* Work required *
Reproduce exactly the line that contains "de Jesús Almanza</text>" and all lines that follow it in the records below, ending with the last one.

== Segment start ==

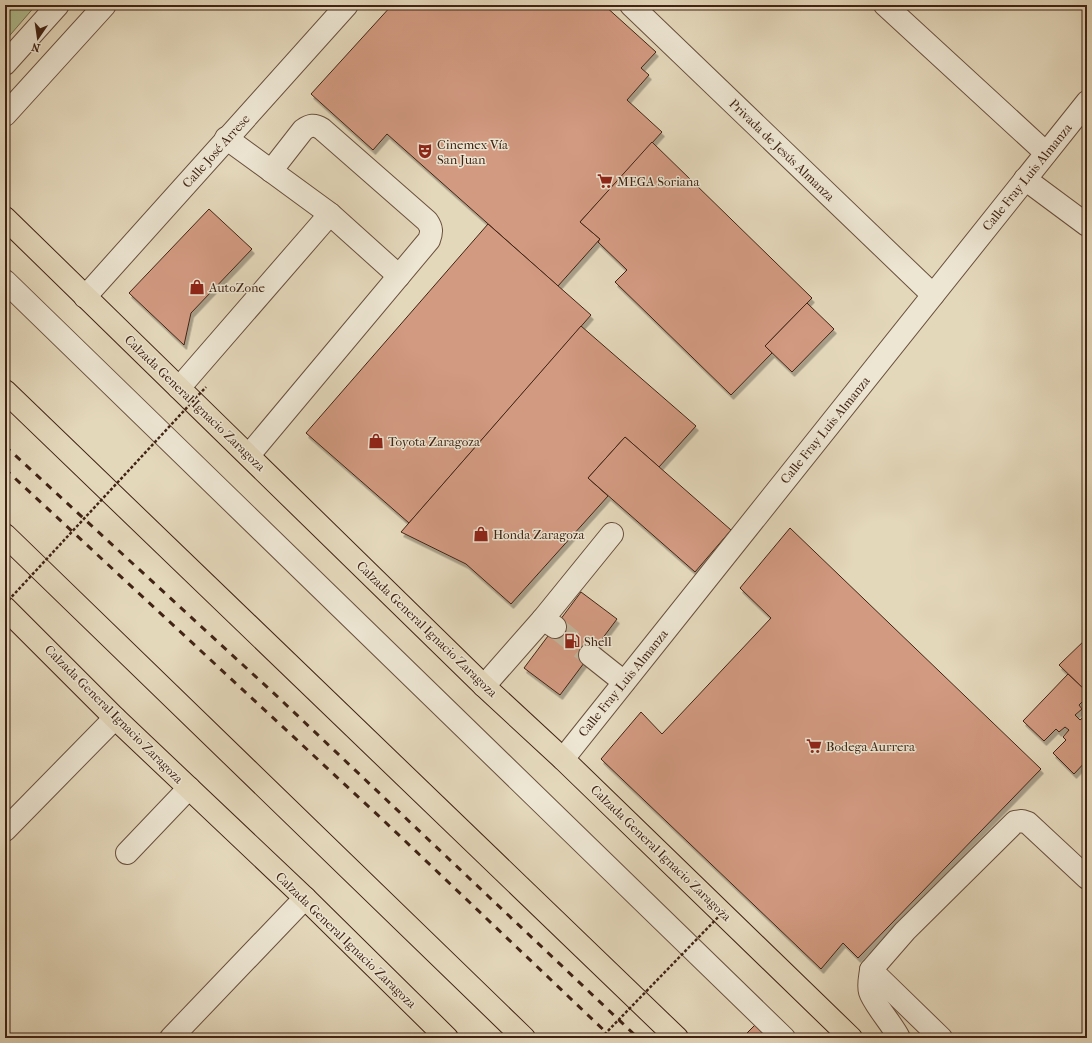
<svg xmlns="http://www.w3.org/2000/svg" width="1092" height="1043" font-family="'IM FELL French Canon',serif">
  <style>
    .green { fill: #b1bf92; stroke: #797153 }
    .building { fill: #d29a81; stroke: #412314; filter: url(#shadow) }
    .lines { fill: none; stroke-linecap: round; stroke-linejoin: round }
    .minor-tunnel { stroke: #c3b49a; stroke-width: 22; stroke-dasharray: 22 11; stroke-linecap: butt }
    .minor-casing { stroke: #6a503e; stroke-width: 24 }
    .major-casing { stroke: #412314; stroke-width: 24 }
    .highway-casing { stroke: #412314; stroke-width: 24 }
    .minor { stroke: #ede6d3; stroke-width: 22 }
    .major { stroke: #e4d8bb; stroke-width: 22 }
    .highway { stroke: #e4d8bb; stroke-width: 22 }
    .rail { stroke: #412314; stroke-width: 3; stroke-dasharray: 7 7; stroke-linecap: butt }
    .path-bridge { stroke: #412314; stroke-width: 2.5; stroke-dasharray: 3 2; stroke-linecap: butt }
    .labels { text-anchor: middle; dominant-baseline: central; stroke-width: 3; stroke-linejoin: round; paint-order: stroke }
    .poi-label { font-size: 13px; fill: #412314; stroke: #ede6d3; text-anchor: start }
    .street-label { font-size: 13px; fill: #412314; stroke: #ede6d3 }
  </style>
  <defs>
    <filter id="shadow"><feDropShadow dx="2.5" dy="4.5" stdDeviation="0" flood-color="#0004"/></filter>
  </defs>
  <rect width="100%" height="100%" fill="#e4d8bb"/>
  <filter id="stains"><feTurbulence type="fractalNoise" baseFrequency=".005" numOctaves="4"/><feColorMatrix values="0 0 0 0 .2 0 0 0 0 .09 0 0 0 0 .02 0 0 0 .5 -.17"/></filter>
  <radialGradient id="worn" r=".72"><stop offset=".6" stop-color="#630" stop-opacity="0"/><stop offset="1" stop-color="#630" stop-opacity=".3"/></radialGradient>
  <polygon class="green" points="15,5 36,5 5,41 5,17"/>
  <g class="building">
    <polygon points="392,5 604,5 656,52 641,68 649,75 627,100 662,132 580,222 600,239 558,286 387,134 373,150 311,94"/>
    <polygon points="652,142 812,298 765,346 772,353 731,395 615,282 627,270 598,242 600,239 580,222"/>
    <polygon points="209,209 252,249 191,313 184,345 129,293"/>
    <polygon points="488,224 591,315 409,523 306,433"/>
    <polygon points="807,303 834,329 792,372 765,346"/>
    <polygon points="581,326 696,426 659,467 625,437 588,478 608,496 511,604 466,564 401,532"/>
    <polygon points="625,437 731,530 695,572 588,478"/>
    <polygon points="790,528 1041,769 858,958 843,943 821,969 601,759 641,712 662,734 771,618 740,588"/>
    <polygon points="581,592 617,619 560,695 524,668"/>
    <polygon points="1087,638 1087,692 1059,665"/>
    <polygon points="1068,674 1087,692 1087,697 1079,705 1082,709 1075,715 1080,720 1087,714 1087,760 1074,774 1053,753 1066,740 1063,737 1069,730 1065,727 1059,732 1056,729 1044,741 1023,721"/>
    <polygon points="762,1018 783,1038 752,1038 747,1033"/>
  </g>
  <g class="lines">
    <polyline class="minor-tunnel" points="555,627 590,655"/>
    <defs>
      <g id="minor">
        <polyline points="631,5 933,295"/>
        <polyline points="885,5 1046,153"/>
        <polyline points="5,64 58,5"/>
        <polyline points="5,115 105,5"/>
        <polyline points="226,138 330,214 399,276"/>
        <polyline points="1025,179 1087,225"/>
        <polyline points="5,281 784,1038"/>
        <polyline points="85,297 347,5"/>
        <polyline points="179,388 330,214"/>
        <path d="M249,455L429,240C432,232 432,228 427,221L322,129C314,124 310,125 303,130L271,171"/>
        <polyline points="543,619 612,534"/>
        <polyline points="590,655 624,682"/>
        <polyline points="484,686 543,619 555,627"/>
        <polyline points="563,759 1087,102"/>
        <polyline points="5,830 115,718"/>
        <polyline points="127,853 189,788"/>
        <path d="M871,970C870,978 868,985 870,992C873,1003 893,1025 899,1038"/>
        <polyline points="171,1038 305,898"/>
        <polyline points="941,1038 871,970 905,931 1015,822 1022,821 1028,823 1087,878"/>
      </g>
      <g id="major">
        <polyline points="5,218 484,686 563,759 851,1038"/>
        <polyline points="5,608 115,718 305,898 447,1038"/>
      </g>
      <g id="highway">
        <polyline points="5,391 677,1038"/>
        <polyline points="5,535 524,1038"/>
      </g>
    </defs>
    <use href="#minor" class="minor-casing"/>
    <use href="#major" class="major-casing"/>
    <use href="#highway" class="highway-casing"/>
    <use href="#minor" class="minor"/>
    <use href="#major" class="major"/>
    <use href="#highway" class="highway"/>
    <g class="rail">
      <polyline points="5,446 280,699 638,1038"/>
      <polyline points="5,469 382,819 612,1038"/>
    </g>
    <g class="path-bridge">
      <polyline points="5,604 206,387"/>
      <polyline points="601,1038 726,909"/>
    </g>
  </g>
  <defs>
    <symbol id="theatre-bare" viewBox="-9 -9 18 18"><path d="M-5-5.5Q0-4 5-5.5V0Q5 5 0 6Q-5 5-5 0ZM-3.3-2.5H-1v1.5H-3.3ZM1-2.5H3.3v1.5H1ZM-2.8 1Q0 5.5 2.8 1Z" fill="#8f2418" stroke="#ede6d3" stroke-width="2.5" paint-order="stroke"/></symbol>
    <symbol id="supermarket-bare" viewBox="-9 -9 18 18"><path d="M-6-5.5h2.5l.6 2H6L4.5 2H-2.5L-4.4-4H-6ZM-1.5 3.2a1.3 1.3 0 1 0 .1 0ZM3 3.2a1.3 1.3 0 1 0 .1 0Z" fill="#8f2418" stroke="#ede6d3" stroke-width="2.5" paint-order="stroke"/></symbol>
    <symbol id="shop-bare" viewBox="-9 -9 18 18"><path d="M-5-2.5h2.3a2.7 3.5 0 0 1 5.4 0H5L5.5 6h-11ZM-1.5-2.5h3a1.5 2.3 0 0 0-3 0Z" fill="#8f2418" stroke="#ede6d3" stroke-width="2.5" paint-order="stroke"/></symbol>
    <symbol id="fuel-bare" viewBox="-9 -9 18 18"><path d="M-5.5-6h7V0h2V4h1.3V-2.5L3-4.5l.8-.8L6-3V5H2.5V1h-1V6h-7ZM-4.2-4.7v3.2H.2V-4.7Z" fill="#8f2418" stroke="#ede6d3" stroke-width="2.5" paint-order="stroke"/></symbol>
  </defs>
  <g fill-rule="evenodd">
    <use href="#theatre-bare" x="414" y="140" width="22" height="22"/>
    <use href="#supermarket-bare" x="594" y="170" width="22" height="22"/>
    <use href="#shop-bare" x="186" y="276" width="22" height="22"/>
    <use href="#shop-bare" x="365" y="430" width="22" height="22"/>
    <use href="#shop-bare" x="470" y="523" width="22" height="22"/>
    <use href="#fuel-bare" x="561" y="630" width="22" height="22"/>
    <use href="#supermarket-bare" x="803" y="735" width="22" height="22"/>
  </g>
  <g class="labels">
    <g class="poi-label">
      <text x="437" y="144">Cinemex Vía<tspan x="437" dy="15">San Juan</tspan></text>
      <text x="617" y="181">MEGA Soriana</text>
      <text x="209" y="287">AutoZone</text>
      <text x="388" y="441">Toyota Zaragoza</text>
      <text x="493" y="534">Honda Zaragoza</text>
      <text x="584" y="641">Shell</text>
      <text x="826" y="746">Bodega Aurrera</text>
    </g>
    <g class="street-label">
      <text transform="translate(782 150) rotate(44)">Privada de Jesús Almanza</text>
      <text transform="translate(216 151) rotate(-48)">Calle José Arrese</text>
      <text transform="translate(1027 177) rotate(-51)">Calle Fray Luis Almanza</text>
      <text transform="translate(195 403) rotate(44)">Calzada General Ignacio Zaragoza</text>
      <text transform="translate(825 430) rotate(-51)">Calle Fray Luis Almanza</text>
      <text transform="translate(427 629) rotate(44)">Calzada General Ignacio Zaragoza</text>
      <text transform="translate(623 683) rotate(-51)">Calle Fray Luis Almanza</text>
      <text transform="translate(114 714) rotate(45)">Calzada General Ignacio Zaragoza</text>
      <text transform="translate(661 853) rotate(44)">Calzada General Ignacio Zaragoza</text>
      <text transform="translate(346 940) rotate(44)">Calzada General Ignacio Zaragoza</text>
    </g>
  </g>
  <rect width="1092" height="1043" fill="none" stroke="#e4d8bb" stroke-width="20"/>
  <rect x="6" y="6" width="1080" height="1031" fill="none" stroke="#412314" stroke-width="2"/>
  <rect x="10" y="10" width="1072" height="1023" fill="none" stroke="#412314"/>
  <g transform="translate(38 38) rotate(193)" stroke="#ede6d3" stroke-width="3" paint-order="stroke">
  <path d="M0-3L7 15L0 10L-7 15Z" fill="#412314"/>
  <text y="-6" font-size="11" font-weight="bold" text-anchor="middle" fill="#412314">N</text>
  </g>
  <rect width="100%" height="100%" filter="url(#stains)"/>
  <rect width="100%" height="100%" fill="url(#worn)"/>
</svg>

== Segment end ==

* Answer space *
      <text transform="translate(782 150) rotate(44)">Privada de Jesús Almanza</text>
      <text transform="translate(216 151) rotate(-48)">Calle José Arrese</text>
      <text transform="translate(1027 177) rotate(-51)">Calle Fray Luis Almanza</text>
      <text transform="translate(195 403) rotate(44)">Calzada General Ignacio Zaragoza</text>
      <text transform="translate(825 430) rotate(-51)">Calle Fray Luis Almanza</text>
      <text transform="translate(427 629) rotate(44)">Calzada General Ignacio Zaragoza</text>
      <text transform="translate(623 683) rotate(-51)">Calle Fray Luis Almanza</text>
      <text transform="translate(114 714) rotate(45)">Calzada General Ignacio Zaragoza</text>
      <text transform="translate(661 853) rotate(44)">Calzada General Ignacio Zaragoza</text>
      <text transform="translate(346 940) rotate(44)">Calzada General Ignacio Zaragoza</text>
    </g>
  </g>
  <rect width="1092" height="1043" fill="none" stroke="#e4d8bb" stroke-width="20"/>
  <rect x="6" y="6" width="1080" height="1031" fill="none" stroke="#412314" stroke-width="2"/>
  <rect x="10" y="10" width="1072" height="1023" fill="none" stroke="#412314"/>
  <g transform="translate(38 38) rotate(193)" stroke="#ede6d3" stroke-width="3" paint-order="stroke">
  <path d="M0-3L7 15L0 10L-7 15Z" fill="#412314"/>
  <text y="-6" font-size="11" font-weight="bold" text-anchor="middle" fill="#412314">N</text>
  </g>
  <rect width="100%" height="100%" filter="url(#stains)"/>
  <rect width="100%" height="100%" fill="url(#worn)"/>
</svg>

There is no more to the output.